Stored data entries
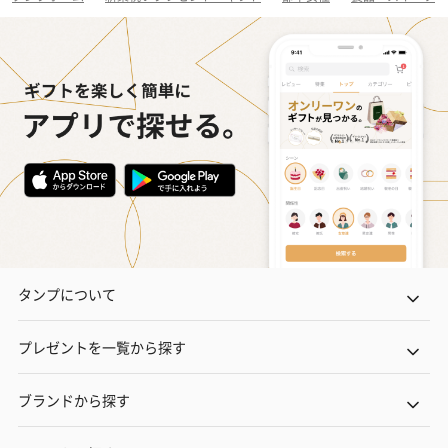
タンプについて
プレゼントを一覧から探す
ブランドから探す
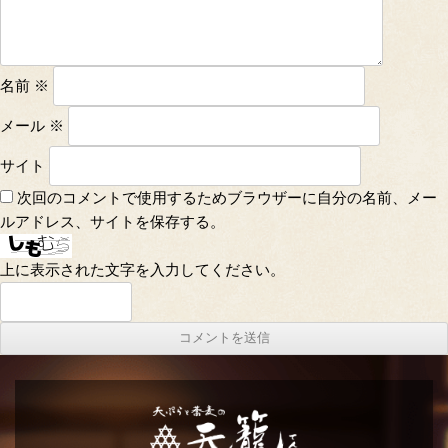
名前
※
メール
※
サイト
次回のコメントで使用するためブラウザーに自分の名前、メー
ルアドレス、サイトを保存する。
上に表示された文字を入力してください。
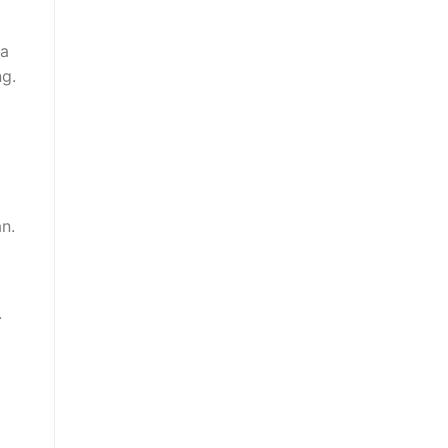
ủa
ng.
n.
.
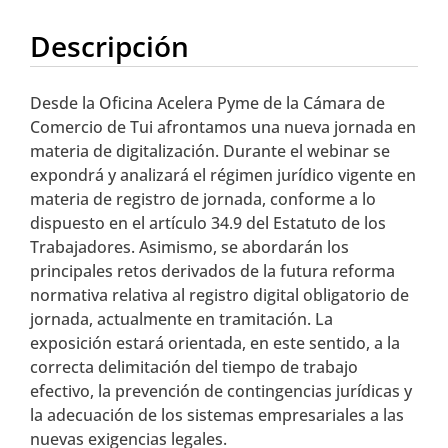
Descripción
Desde la Oficina Acelera Pyme de la Cámara de
Comercio de Tui afrontamos una nueva jornada en
materia de digitalización. Durante el webinar se
expondrá y analizará el régimen jurídico vigente en
materia de registro de jornada, conforme a lo
dispuesto en el artículo 34.9 del Estatuto de los
Trabajadores. Asimismo, se abordarán los
principales retos derivados de la futura reforma
normativa relativa al registro digital obligatorio de
jornada, actualmente en tramitación. La
exposición estará orientada, en este sentido, a la
correcta delimitación del tiempo de trabajo
efectivo, la prevención de contingencias jurídicas y
la adecuación de los sistemas empresariales a las
nuevas exigencias legales.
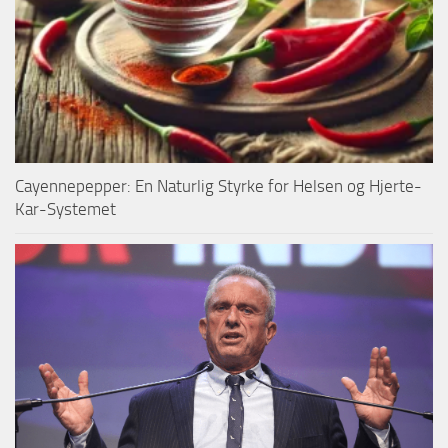
Cayennepepper: En Naturlig Styrke for Helsen og Hjerte-
Kar-Systemet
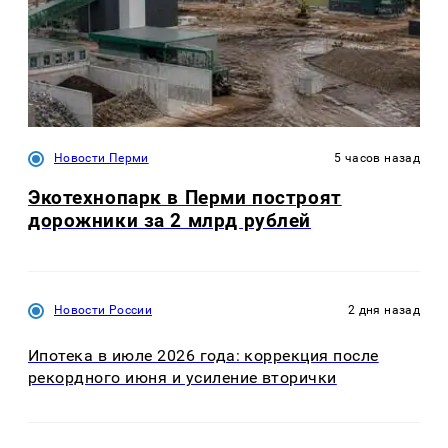
Новости Перми
5 часов назад
Экотехнопарк в Перми построят
дорожники за 2 млрд рублей
Новости России
2 дня назад
Ипотека в июле 2026 года: коррекция после
рекордного июня и усиление вторички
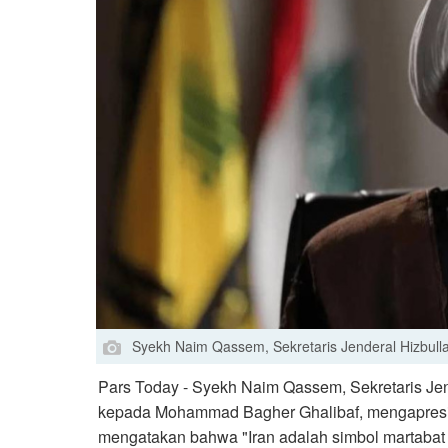
Syekh Naim Qassem, Sekretaris Jenderal Hizbul
Pars Today - Syekh Naim Qassem, Sekretaris Jen
kepada Mohammad Bagher Ghalibaf, mengapresias
mengatakan bahwa "Iran adalah simbol martabat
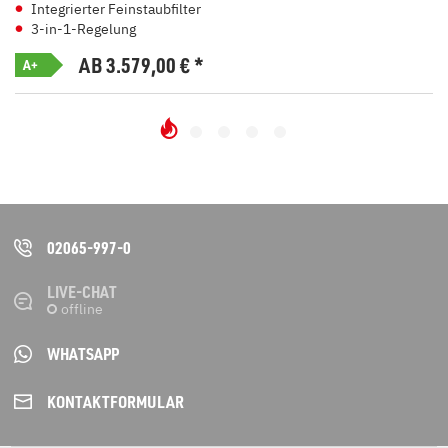
Integrierter Feinstaubfilter
3-in-1-Regelung
AB 3.579,00
€
*
A+
02065-997-0
LIVE-CHAT
WHATSAPP
KONTAKT­FORMULAR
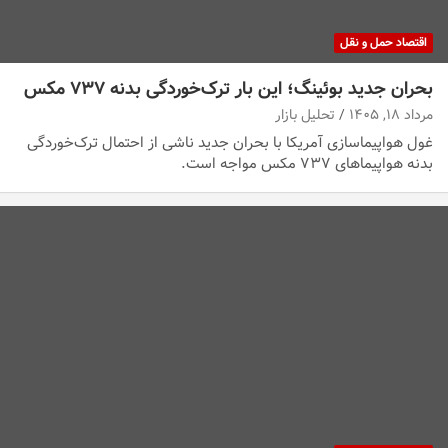
اقتصاد حمل و نقل
بحران جدید بوئینگ؛ این بار ترک‌خوردگی بدنه ۷۳۷ مکس
مرداد ۱۸, ۱۴۰۵
تحلیل بازار
غول هواپیماسازی آمریکا با بحران جدید ناشی از احتمال ترک‌خوردگی
بدنه هواپیماهای ۷۳۷ مکس مواجه است.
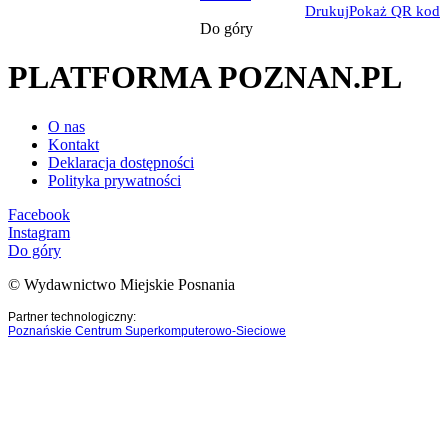
Drukuj
Pokaż QR kod
Do góry
PLATFORMA POZNAN.PL
O nas
Kontakt
Deklaracja dostępności
Polityka prywatności
Facebook
Instagram
Do góry
© Wydawnictwo Miejskie Posnania
Partner technologiczny:
Poznańskie Centrum Superkomputerowo-Sieciowe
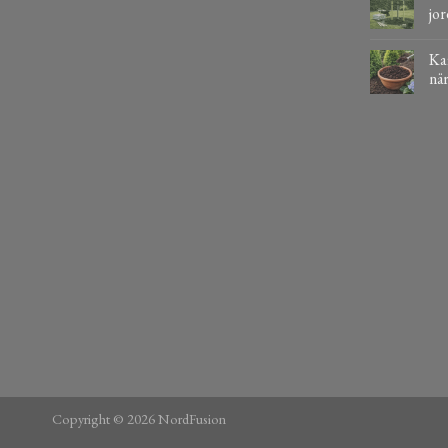
jor
Kaf
när
Copyright © 2026 NordFusion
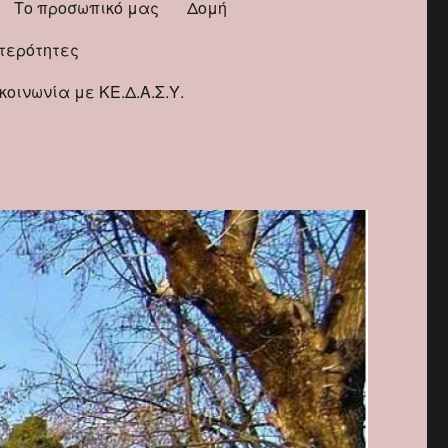
Το προσωπικό μας
Δομή
ιτερότητες
κοινωνία με ΚΕ.Δ.Α.Σ.Υ.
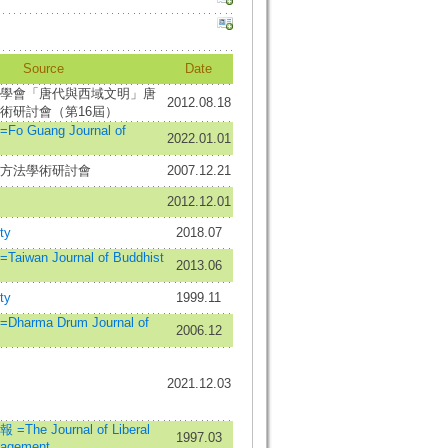
Source
Date
學會「唐代與西域文明」唐
2012.08.18
術研討會（第16屆）
Guang Journal of
2022.01.01
方法學術研討會
2007.12.21
2012.12.01
ty
2018.07
wan Journal of Buddhist
2013.06
ty
1999.11
rma Drum Journal of
2006.12
2021.12.03
he Journal of Liberal
1997.03
nagement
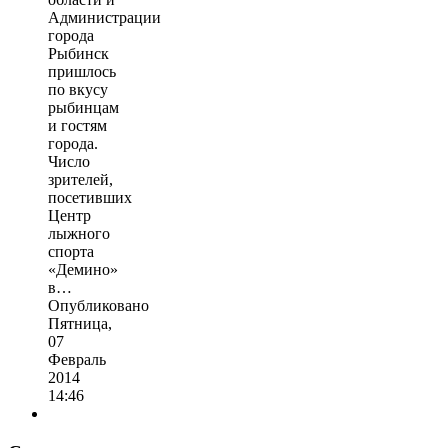
Администрации
города
Рыбинск
пришлось
по вкусу
рыбинцам
и гостям
города.
Число
зрителей,
посетивших
Центр
лыжного
спорта
«Демино»
в…
Опубликовано
Пятница,
07
Февраль
2014
14:46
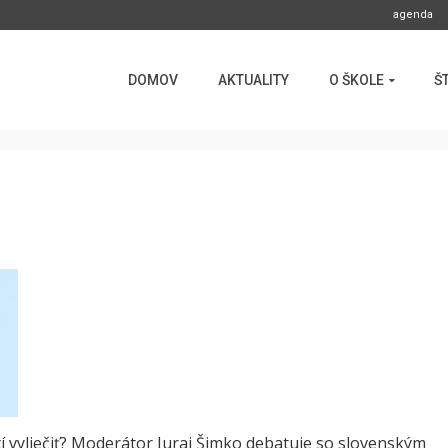
agenda
DOMOV
AKTUALITY
O ŠKOLE
Š
stí vyliečiť? Moderátor Juraj Šimko debatuje so slovenským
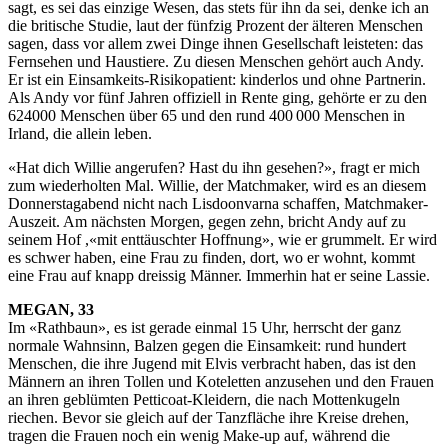
sagt, es sei das einzige Wesen, das stets für ihn da sei, denke ich an
die britische Studie, laut der fünfzig Prozent der älteren Menschen
sagen, dass vor allem zwei Dinge ihnen Gesellschaft leisteten: das
Fernsehen und Haustiere. Zu diesen Menschen gehört auch Andy.
Er ist ein Einsamkeits-Risikopatient: kinderlos und ohne Partnerin.
Als Andy vor fünf Jahren offiziell in Rente ging, gehörte er zu den
624000 Menschen über 65 und den rund 400 000 Menschen in
Irland, die allein leben.
«Hat dich Willie angerufen? Hast du ihn gesehen?», fragt er mich
zum wiederholten Mal. Willie, der Matchmaker, wird es an diesem
Donnerstagabend nicht nach Lisdoonvarna schaffen, Matchmaker-
Auszeit. Am nächsten Morgen, gegen zehn, bricht Andy auf zu
seinem Hof ,«mit enttäuschter Hoffnung», wie er grummelt. Er wird
es schwer haben, eine Frau zu finden, dort, wo er wohnt, kommt
eine Frau auf knapp dreissig Männer. Immerhin hat er seine Lassie.
MEGAN, 33
Im «Rathbaun», es ist gerade einmal 15 Uhr, herrscht der ganz
normale Wahnsinn, Balzen gegen die Einsamkeit: rund hundert
Menschen, die ihre Jugend mit Elvis verbracht haben, das ist den
Männern an ihren Tollen und Koteletten anzusehen und den Frauen
an ihren geblümten Petticoat-Kleidern, die nach Mottenkugeln
riechen. Bevor sie gleich auf der Tanzfläche ihre Kreise drehen,
tragen die Frauen noch ein wenig Make-up auf, während die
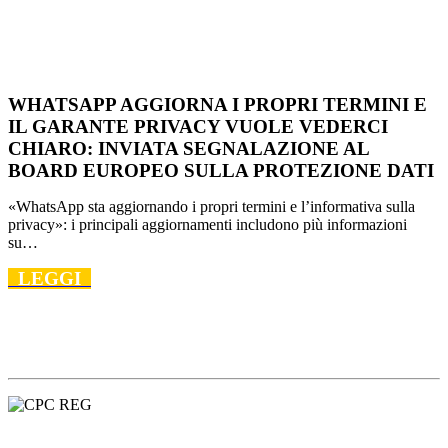
WHATSAPP AGGIORNA I PROPRI TERMINI E
IL GARANTE PRIVACY VUOLE VEDERCI
CHIARO: INVIATA SEGNALAZIONE AL
BOARD
EUROPEO
SULLA PROTEZIONE DATI
«WhatsApp sta aggiornando i propri termini e l’informativa sulla
privacy»: i principali aggiornamenti includono più informazioni
su…
LEGGI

* [Try it]
What this exercise asks for is every line of the data above with the word "Journal".

* [Written solution]
Guang Journal of
wan Journal of Buddhist
rma Drum Journal of
he Journal of Liberal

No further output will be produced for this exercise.